| What you should do |
Please transcribe the entries that follow exactly as they stand, skipping each picture.

| Entries supplied |
•••

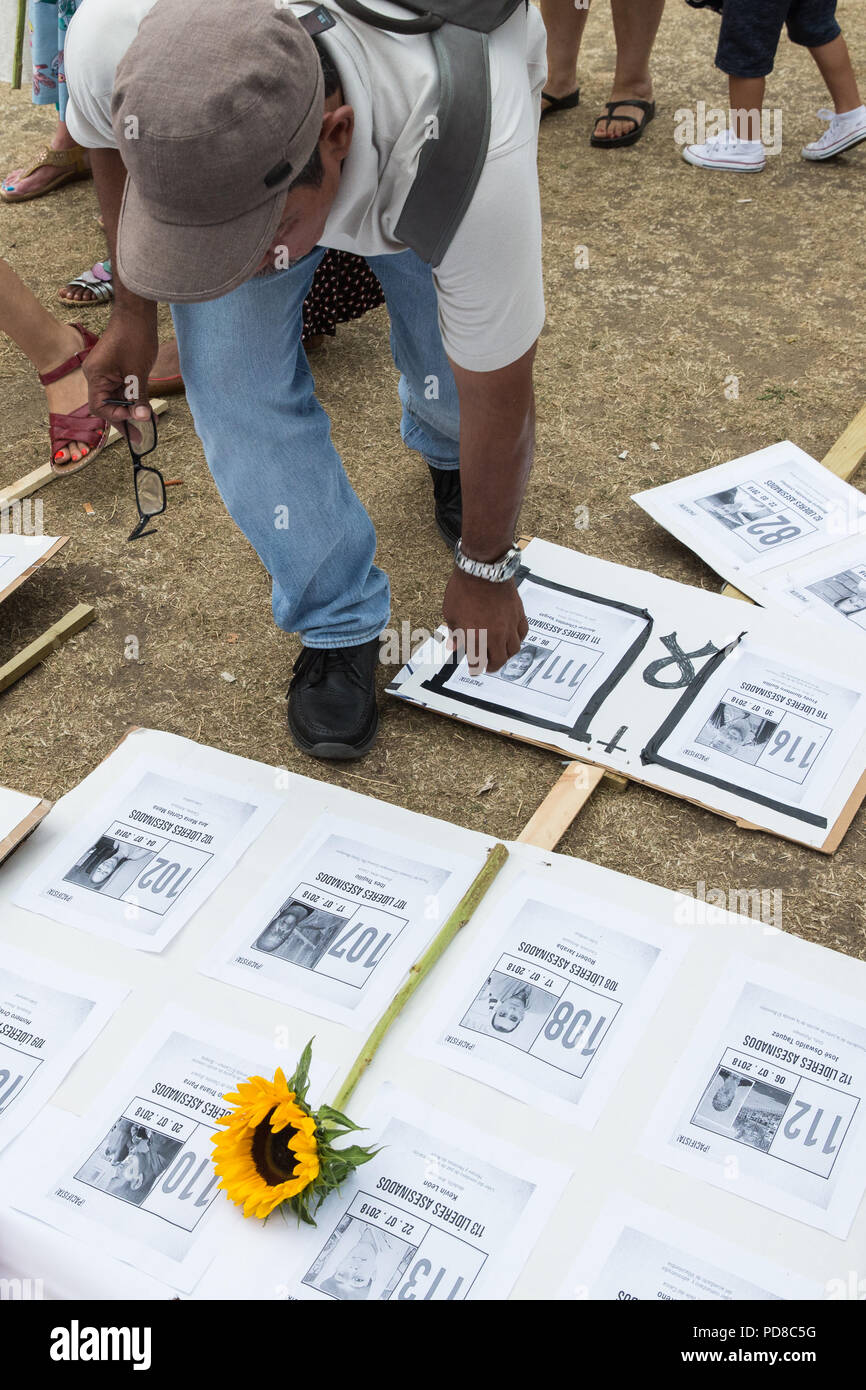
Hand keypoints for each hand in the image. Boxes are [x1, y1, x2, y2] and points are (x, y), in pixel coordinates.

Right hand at [83, 306, 158, 425]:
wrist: (137, 313)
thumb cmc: (135, 338)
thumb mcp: (139, 372)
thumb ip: (138, 397)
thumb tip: (142, 419)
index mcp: (95, 375)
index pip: (100, 407)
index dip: (117, 417)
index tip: (136, 419)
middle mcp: (95, 374)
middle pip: (107, 405)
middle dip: (124, 420)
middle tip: (139, 438)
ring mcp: (104, 371)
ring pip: (115, 398)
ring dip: (130, 410)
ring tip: (147, 424)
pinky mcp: (114, 368)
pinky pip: (121, 389)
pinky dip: (132, 399)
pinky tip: (144, 408)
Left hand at [442, 568, 528, 673]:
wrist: (483, 569)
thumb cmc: (463, 589)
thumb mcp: (450, 613)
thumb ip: (454, 632)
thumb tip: (455, 645)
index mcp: (474, 638)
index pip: (477, 663)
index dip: (475, 668)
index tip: (474, 668)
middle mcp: (494, 636)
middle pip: (499, 660)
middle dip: (492, 666)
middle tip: (488, 665)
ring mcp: (508, 626)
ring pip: (513, 650)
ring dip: (506, 655)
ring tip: (501, 653)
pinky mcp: (518, 615)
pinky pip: (522, 633)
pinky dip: (517, 639)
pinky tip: (512, 637)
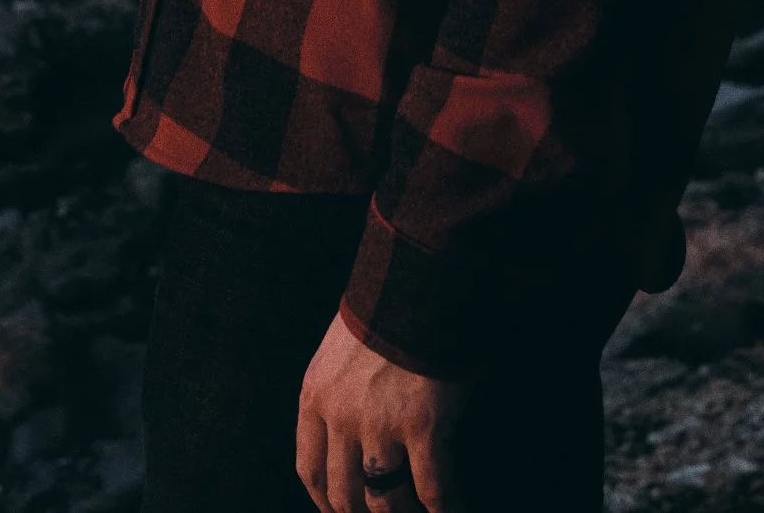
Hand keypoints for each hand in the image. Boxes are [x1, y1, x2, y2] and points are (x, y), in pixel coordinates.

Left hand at [296, 309, 467, 512]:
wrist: (418, 274)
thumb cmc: (386, 303)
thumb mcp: (340, 346)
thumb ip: (339, 389)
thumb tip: (350, 427)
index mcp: (316, 395)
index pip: (311, 470)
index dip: (326, 500)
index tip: (341, 510)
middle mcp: (341, 417)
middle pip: (344, 493)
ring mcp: (380, 424)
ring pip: (384, 499)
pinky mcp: (422, 425)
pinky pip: (432, 488)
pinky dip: (444, 508)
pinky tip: (452, 512)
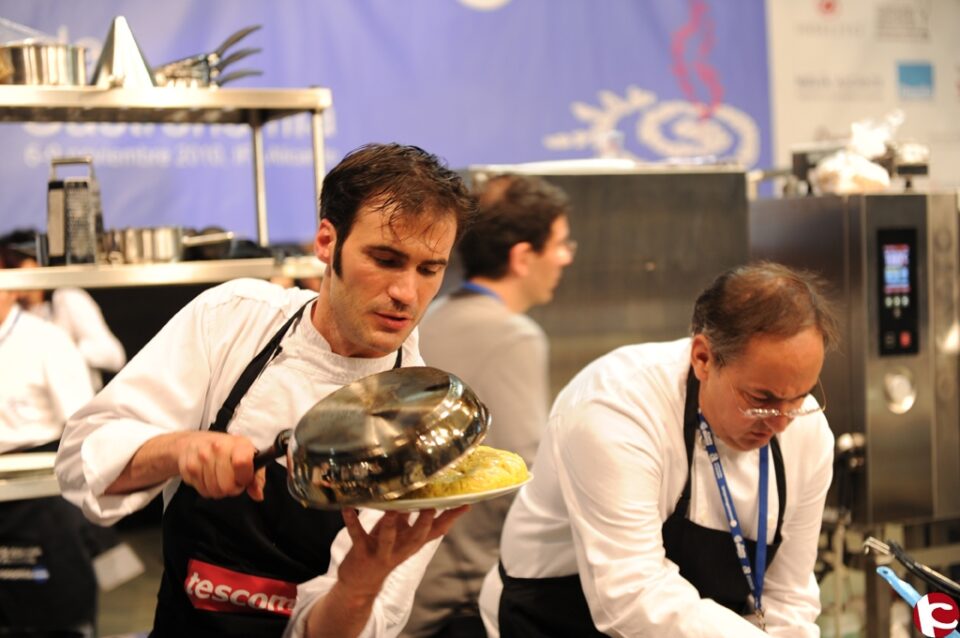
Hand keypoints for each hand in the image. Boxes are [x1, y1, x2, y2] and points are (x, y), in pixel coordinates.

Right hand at [177, 431, 265, 500]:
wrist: (191, 443)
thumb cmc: (225, 450)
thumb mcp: (246, 456)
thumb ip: (256, 476)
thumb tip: (258, 495)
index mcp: (238, 443)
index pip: (242, 463)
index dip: (244, 478)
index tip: (244, 478)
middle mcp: (218, 447)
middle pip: (228, 486)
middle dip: (232, 488)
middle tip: (230, 478)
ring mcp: (201, 457)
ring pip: (215, 491)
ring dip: (219, 489)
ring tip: (218, 477)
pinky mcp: (189, 468)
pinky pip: (203, 491)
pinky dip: (207, 489)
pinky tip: (207, 477)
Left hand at [337, 506, 468, 597]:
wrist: (360, 585)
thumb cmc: (381, 550)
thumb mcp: (399, 532)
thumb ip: (408, 513)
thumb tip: (419, 490)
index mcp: (412, 542)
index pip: (437, 530)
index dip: (451, 518)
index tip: (466, 502)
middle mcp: (401, 549)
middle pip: (418, 536)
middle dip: (425, 521)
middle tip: (432, 504)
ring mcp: (382, 552)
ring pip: (389, 539)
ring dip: (390, 524)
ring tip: (392, 508)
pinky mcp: (362, 553)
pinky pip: (357, 535)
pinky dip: (352, 521)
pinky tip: (348, 508)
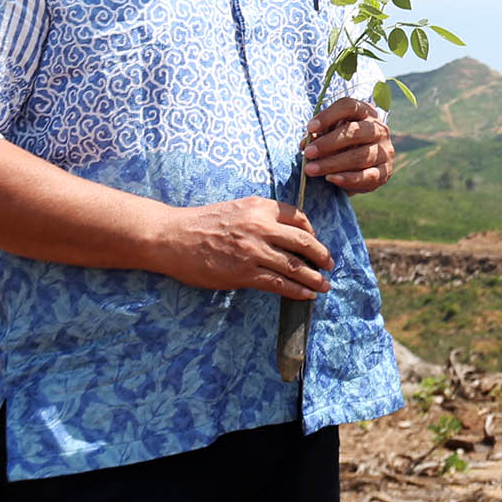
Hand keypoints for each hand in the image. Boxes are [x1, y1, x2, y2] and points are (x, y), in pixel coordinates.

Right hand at [156, 198, 332, 299]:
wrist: (171, 237)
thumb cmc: (201, 224)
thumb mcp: (236, 209)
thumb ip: (261, 217)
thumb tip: (286, 234)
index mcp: (260, 207)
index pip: (298, 218)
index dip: (312, 232)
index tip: (315, 243)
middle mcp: (260, 226)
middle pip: (304, 242)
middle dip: (322, 256)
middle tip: (330, 265)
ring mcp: (253, 250)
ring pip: (295, 266)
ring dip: (315, 278)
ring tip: (324, 285)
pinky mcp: (243, 273)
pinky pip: (279, 283)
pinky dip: (297, 290)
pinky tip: (307, 295)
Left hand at [303, 98, 393, 193]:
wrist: (362, 168)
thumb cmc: (343, 145)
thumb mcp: (330, 135)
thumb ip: (319, 136)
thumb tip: (306, 143)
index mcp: (366, 113)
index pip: (349, 106)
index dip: (329, 115)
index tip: (310, 128)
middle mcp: (379, 129)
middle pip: (355, 131)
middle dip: (329, 143)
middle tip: (308, 152)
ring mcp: (385, 150)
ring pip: (360, 156)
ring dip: (333, 163)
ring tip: (311, 169)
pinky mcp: (385, 171)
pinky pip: (367, 176)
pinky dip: (347, 178)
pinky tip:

•••

| Result of this exercise |
Hand keypoints for each hand in the image. Boxes are [x1, y1, x2, y2] and points are (x, y), in pixel coordinates.

Right hand at [83, 306, 158, 425]:
wrist: (137, 313)
thumb cmc: (135, 338)
thumb mcp: (139, 372)
thumb ip: (138, 397)
thumb tip: (142, 419)
index mcp: (95, 375)
index pip: (100, 407)
index dip: (117, 417)
index tip: (136, 419)
middle mcp: (95, 374)
middle pip: (107, 405)
middle dip: (124, 420)
middle tip: (139, 438)
ring mcp: (104, 371)
ring pip: (115, 398)
ring dip: (130, 410)
ring tip: (147, 424)
pinky mcp: (114, 368)
pinky pip: (121, 389)
pinky dip: (132, 399)
pinky tip: (144, 408)
Left hand at [442, 568, 528, 673]:
wrist: (483, 569)
thumb cmc: (463, 589)
thumb mcp: (450, 613)
thumb ip: (454, 632)
thumb tip: (455, 645)
index mcp: (474, 638)
index pip: (477, 663)
index dip: (475, 668)
index tip: (474, 668)
middle mcp: (494, 636)
middle pip: (499, 660)
middle dip: (492, 666)
middle tip: (488, 665)
ring mcp: (508, 626)
ring pip: (513, 650)
ring dip: (506, 655)
ring tip: (501, 653)
pinky mcp: (518, 615)
pinky pip: (522, 633)
pinky dip: (517, 639)
pinky tip: (512, 637)
Hand keypoints for each hand in the image. Boxes are [x1, y1, x2, y2] and points are (x, y), in pixel coordinates.

Left hand at [296, 309, 467, 512]:
wrist: (418, 274)
thumb cmc: (386, 303)
thumb mcp: (340, 346)
thumb ip: (339, 389)
thumb tip: (350, 427)
index mcp: (316, 395)
index pip: (311, 470)
index dip: (326, 500)
index tip: (341, 510)
middle mcp: (341, 417)
middle pip: (344, 493)
ring mcp: (380, 424)
ring pip: (384, 499)
pinky mcp: (422, 425)
pinky pip: (432, 488)
pinky dip: (444, 508)
pinky tip: (452, 512)
Hand keypoints for each hand in the image. Boxes are [x1, y1, x2, y2] and points are (x, y), in pixel coordinates.

Right hand at [177, 431, 265, 500]:
wrist: (191, 443)
thumb cmc: (225, 450)
thumb mcp: (246, 456)
thumb ip: (256, 476)
thumb tip: (258, 495)
index mcp: (238, 443)
index pip: (242, 463)
index dip: (244, 478)
index tip: (244, 478)
middle mcp: (218, 447)
middle pip: (228, 486)
middle dip: (232, 488)
middle tip: (230, 478)
ring mcp: (201, 457)
ring pip: (215, 491)
ring dip: (219, 489)
ring tip: (218, 477)
pinky mcp: (189, 468)
pinky pip: (203, 491)
pinky dip: (207, 489)
pinky tip: (207, 477)
Left hand at [337, 506, 468, 597]:
wrist: (360, 585)
thumb cmc: (381, 550)
thumb mcp: (399, 532)
thumb ip: (408, 513)
thumb tip: (419, 490)
index mcp: (412, 542)
index pip: (437, 530)
index dip: (451, 518)
index tip: (466, 502)
middle mcp: (401, 549)
middle pip: (418, 536)
middle dip: (425, 521)
middle tip: (432, 504)
ring mcp: (382, 552)
ring pip: (389, 539)
ring dip: (390, 524)
ring tip: (392, 508)
pinky mcp: (362, 553)
pinky pip: (357, 535)
pinky dip: (352, 521)
pinky tip: (348, 508)
Hand keypoints for each hand in the image. Boxes are [x1, y1, x2, y2] and points are (x, y), in pixel coordinates.

Right hand at [156, 198, 332, 299]:
wrist: (171, 237)
thumb cmc: (201, 224)
thumb mcp: (236, 209)
thumb ip: (261, 217)
thumb tip: (286, 234)
index mcp: (260, 207)
index pip: (298, 218)
index dip: (312, 232)
index tip: (315, 243)
middle mcp: (260, 226)
middle pip: (304, 242)
middle dip: (322, 256)
middle tip: (330, 265)
ring mcp: (253, 250)
ring pip: (295, 266)
ring dip: (315, 278)
ring tip: (324, 285)
pinky mcp: (243, 273)
pinky pip: (279, 283)
pinky dip: (297, 290)
pinky tip: (307, 295)
Left hand at [303, 98, 393, 193]:
wrist: (362, 168)
thumb cmc: (343, 145)
thumb mcp: (330, 135)
thumb ip: (319, 136)
thumb tip: (306, 143)
index mcp: (366, 113)
index pip: (349, 106)
index dip: (329, 115)
index tip: (310, 128)
middle mcp: (379, 129)
middle pip: (355, 131)
middle dip: (329, 143)
middle tip: (308, 152)
ring mcp: (385, 150)
ring pip: (360, 156)
ring dip: (333, 163)
ring tip: (311, 169)
pinky mcp: (385, 171)
pinky pip: (367, 176)
pinky dip: (347, 178)
pinky tip:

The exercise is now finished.